De façon trop évidente, Spike Lee veut mettre en parallèle une interrogation éthique sur les multinationales (à travers la dénonciation poids lourd et bon teint du pouvoir dévoyé d’une grande entreprise confrontée à un scandale à la Enron) et une interrogation éthique sur les moeurs d’aujourd’hui (John «Jack» Armstrong, le jeune yuppie noir ayant déclenché le scandale, se retrouve à la dèche et contraint par son ex devenue lesbienne de faire des enfants à toute une flopée de goudous aspirant au pouponnage, moyennant finances). De ce point de vue, She hate me est assez lourd, et articule mal les différents pendants de sa réflexion. A la fois ambigu et trop explicite (d’abord considéré avec légèreté, le «nouveau boulot» de Jack se voit in fine traité avec moralisme dans un pesant mea culpa), le questionnement dérange involontairement et ne convainc pas complètement.

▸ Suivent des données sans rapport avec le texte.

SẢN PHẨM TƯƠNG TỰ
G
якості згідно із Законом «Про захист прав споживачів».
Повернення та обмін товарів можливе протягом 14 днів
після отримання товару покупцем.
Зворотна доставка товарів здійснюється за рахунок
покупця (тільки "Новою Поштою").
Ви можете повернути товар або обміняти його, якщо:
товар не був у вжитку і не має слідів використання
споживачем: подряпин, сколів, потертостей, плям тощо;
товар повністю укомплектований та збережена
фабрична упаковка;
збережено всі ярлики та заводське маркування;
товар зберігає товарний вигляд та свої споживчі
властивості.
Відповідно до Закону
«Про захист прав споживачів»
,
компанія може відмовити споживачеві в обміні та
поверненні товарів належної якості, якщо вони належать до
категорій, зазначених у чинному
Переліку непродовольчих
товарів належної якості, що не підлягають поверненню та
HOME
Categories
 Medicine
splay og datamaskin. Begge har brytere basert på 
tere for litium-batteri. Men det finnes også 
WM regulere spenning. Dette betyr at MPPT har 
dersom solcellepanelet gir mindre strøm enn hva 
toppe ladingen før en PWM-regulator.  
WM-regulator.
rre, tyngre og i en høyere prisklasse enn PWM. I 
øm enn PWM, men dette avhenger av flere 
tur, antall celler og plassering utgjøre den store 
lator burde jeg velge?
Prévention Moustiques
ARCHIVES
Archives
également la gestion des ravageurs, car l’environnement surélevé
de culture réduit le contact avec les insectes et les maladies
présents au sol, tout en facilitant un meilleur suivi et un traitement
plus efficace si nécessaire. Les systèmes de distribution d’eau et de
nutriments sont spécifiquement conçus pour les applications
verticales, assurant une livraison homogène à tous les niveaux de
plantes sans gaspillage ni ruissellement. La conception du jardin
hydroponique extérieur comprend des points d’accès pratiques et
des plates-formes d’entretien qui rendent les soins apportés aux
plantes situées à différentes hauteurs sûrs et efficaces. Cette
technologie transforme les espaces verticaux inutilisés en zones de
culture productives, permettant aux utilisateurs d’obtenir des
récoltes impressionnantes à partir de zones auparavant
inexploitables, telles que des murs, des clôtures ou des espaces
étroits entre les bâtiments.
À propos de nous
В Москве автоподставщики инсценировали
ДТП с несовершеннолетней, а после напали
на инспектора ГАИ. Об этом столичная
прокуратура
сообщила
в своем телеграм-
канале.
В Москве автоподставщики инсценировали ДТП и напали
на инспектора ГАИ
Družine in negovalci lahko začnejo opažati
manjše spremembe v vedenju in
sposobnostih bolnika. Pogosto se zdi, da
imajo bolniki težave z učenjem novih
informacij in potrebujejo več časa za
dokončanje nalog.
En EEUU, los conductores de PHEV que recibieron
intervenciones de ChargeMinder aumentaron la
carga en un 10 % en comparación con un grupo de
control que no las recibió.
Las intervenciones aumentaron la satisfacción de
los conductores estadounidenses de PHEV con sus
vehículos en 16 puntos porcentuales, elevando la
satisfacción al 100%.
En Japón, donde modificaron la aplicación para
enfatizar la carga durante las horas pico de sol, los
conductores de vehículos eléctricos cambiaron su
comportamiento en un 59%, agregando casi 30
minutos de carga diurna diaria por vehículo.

Mêlant un thriller politico-financier bâclé et une comédie de moeurs bien grasse, catapultant Jamel Debbouze et Monica Bellucci au sein de sa galaxie d’habitués (Ossie Davis, John Turturro…), oscillant entre le réalisme et la parodie sans trouver le ton juste, She hate me est, question homosexualité féminine, à mi-chemin entre le panel sociologique crédible et les fantasmes gras de mâle hétéro : et si, au fond, les lesbiennes aussi «aimaient la bite» ? (Soit dit en passant, il est plutôt triste de voir un réalisateur noir se vautrer dans la blague ultra éculée du gabarit mythique des membres de couleur…). Cela dit, le mélange des genres est plutôt audacieux, et même s’il ne fonctionne pas vraiment, il en ressort çà et là de bons moments, comme l’irruption totalement inattendue de l’ex dans une scène sensuelle et chaloupée rompant brutalement avec le cauchemar absurde qui précédait, ou la malicieuse démystification «sopranienne» de la mafia italienne, totalement admirative face au mythe que lui a offert Coppola mais incapable d’en être digne… Ce n’est malheureusement pas assez pour balayer l’impression générale de fourre-tout plus opportuniste que profond.